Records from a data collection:
· · · ·

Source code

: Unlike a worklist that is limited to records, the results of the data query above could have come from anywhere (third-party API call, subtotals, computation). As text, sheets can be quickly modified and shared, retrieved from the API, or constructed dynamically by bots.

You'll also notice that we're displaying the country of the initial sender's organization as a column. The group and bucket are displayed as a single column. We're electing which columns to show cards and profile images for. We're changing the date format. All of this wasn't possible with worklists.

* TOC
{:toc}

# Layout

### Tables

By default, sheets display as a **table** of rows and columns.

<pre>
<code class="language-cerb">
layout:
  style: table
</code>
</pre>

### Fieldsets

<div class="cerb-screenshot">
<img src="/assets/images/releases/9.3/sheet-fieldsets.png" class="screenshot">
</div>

· · · ·

### PROBLEM DESCRIPTION
Reproduce every line of the records above character for character, keeping all markup and spacing unchanged.

### RESPONSE BELOW
Source code

: Unlike a worklist that is limited to records, the results of the data query above could have come from anywhere (third-party API call, subtotals, computation). As text, sheets can be quickly modified and shared, retrieved from the API, or constructed dynamically by bots.

You'll also notice that we're displaying the country of the initial sender's organization as a column. The group and bucket are displayed as a single column. We're electing which columns to show cards and profile images for. We're changing the date format. All of this wasn't possible with worklists.

* TOC
{:toc}

# Layout

### Tables

By default, sheets display as a **table** of rows and columns.

<pre>
<code class="language-cerb">
layout:
  style: table
</code>
</pre>

### Fieldsets

<div class="cerb-screenshot">
<img src="/assets/images/releases/9.3/sheet-fieldsets.png" class="screenshot">
</div>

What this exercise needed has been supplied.